Developers from Spokane asked lawmakers to allow more expensive units, affordable up to 115% of area median income, or roughly $72,000 for a single person in Spokane, rather than $50,000.

In Seattle, Harrell’s office supports the bill and “would explore its implementation” if it passes, spokesperson Jamie Housen said in an email Monday.

The tax break could help make a conversion in Uptown pencil out, said developer Marc Angelillo.

“Passing this bill would certainly assist in getting us closer to making it work financially,” Angelillo said. While many factors will affect plans to convert offices into apartments, a property tax break would be “a big help,” he said.

The proposal would save the Uptown project an estimated $127,000 in property taxes per year, according to a state analysis.

While lawmakers debate the idea in Olympia, Seattle’s Office of Planning and Community Development is also proposing changes meant to encourage conversions, according to public records.

That proposal would exempt conversion projects from Mandatory Housing Affordability, or MHA, the city’s requirement that developers pay into a fund for affordable housing or set aside affordable units on-site.

The changes would also exempt conversion projects from design review, parking requirements and other city regulations, though historic preservation rules would still apply. The incentives would apply to conversions of buildings that are at least 3 years old and in areas of town that allow commercial and multifamily buildings, such as downtown.

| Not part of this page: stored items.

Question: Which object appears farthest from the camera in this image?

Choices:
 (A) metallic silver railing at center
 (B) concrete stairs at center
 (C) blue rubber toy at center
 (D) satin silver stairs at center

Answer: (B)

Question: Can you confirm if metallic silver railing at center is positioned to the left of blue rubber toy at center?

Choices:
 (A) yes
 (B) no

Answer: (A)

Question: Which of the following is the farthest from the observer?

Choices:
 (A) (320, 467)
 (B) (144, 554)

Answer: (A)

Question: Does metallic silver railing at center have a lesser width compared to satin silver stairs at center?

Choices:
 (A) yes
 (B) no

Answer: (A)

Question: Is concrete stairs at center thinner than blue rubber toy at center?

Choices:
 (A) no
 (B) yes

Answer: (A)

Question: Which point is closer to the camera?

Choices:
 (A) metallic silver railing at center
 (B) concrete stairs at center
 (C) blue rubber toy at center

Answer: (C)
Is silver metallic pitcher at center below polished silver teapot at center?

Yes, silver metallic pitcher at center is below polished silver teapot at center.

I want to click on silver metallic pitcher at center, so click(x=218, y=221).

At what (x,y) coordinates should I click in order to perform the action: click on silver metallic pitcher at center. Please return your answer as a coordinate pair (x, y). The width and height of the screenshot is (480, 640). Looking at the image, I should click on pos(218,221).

Developers could not dramatically expand an existing building but could add up to 15 feet to the height of the building and rooftop features. The mayor plans to send the proposal to the City Council in the coming months.

While the planning department acknowledges the policy would mean forgoing some MHA revenue — one of the city’s primary sources of affordable housing funds — the department argues the effect is minor because the city expects a small number of conversions and the benefit of adding new homes offsets the downside.

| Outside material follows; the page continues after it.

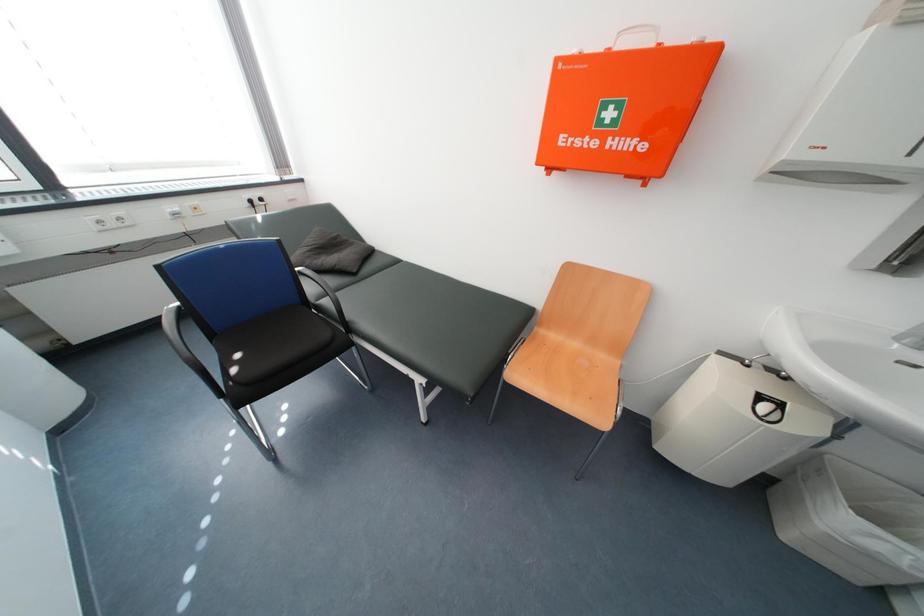
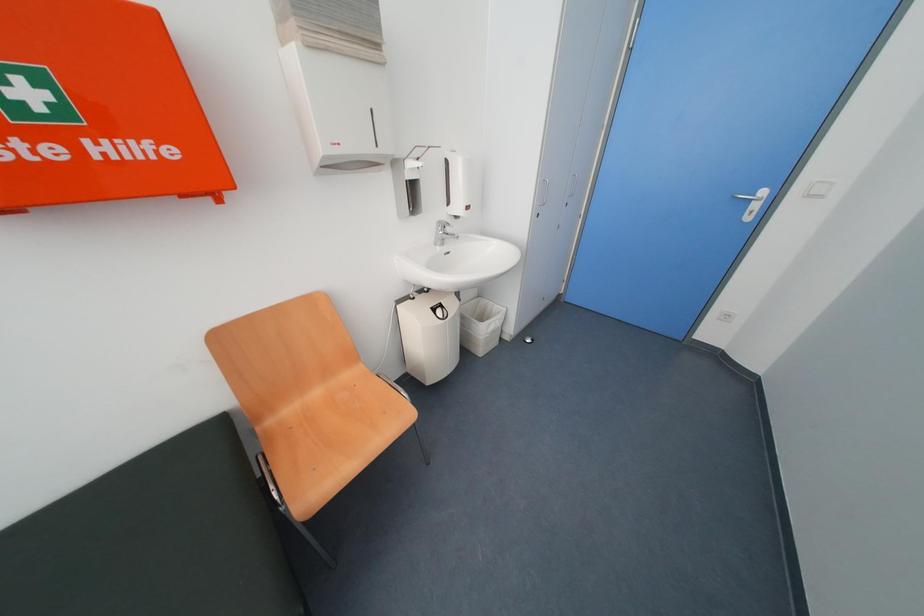
How did the camera likely rotate?

The camera's rotation is toward right-down.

Not everyone agrees. Michele Thomas, director of policy and advocacy at the Washington Low Income Housing Alliance, called exempting conversions from MHA “absolutely ridiculous.”

The planning office argues that developers pay MHA in exchange for being able to build larger buildings, but that boost in development capacity isn’t available when converting an existing building. Thomas disagrees, saying the ability to transform commercial buildings into apartments or condos represents a huge financial benefit for builders. The housing alliance supports the state tax break bill because of its affordability requirements.

“We need affordable housing in Seattle, and everybody has to play a role, including for-profit landlords and those who own commercial buildings,” Thomas said Wednesday.

Effects could be limited

Researchers estimate dozens of office buildings across the Puget Sound region could be good physical candidates for conversion, from dated suburban office complexes to Seattle’s historic Smith Tower.

And a handful of office conversions are already planned. Along with the Uptown project, Martin Selig Real Estate plans to turn 12 floors of office space in a building at Third Avenue and Lenora into apartments. In Tacoma, developers have proposed conversions at several buildings, including the former DaVita building downtown.

But even with incentives, the number of conversions is likely to remain limited. Some newer office buildings with luxury amenities are still attracting tenants, many commercial buildings aren’t practical for conversions into residential spaces and construction costs remain high.

A fiscal analysis of the state proposal makes no attempt to estimate how many cities may enact the tax breaks or how many developers may take advantage of them.

Seattle estimates that if the city changes are approved, it could see up to a dozen projects, totaling 1,000 to 2,000 apartments or condos, over seven years. The state projects Seattle will need about 112,000 new homes over the next 20 years, many of them more deeply affordable than units that are likely to be in conversion projects.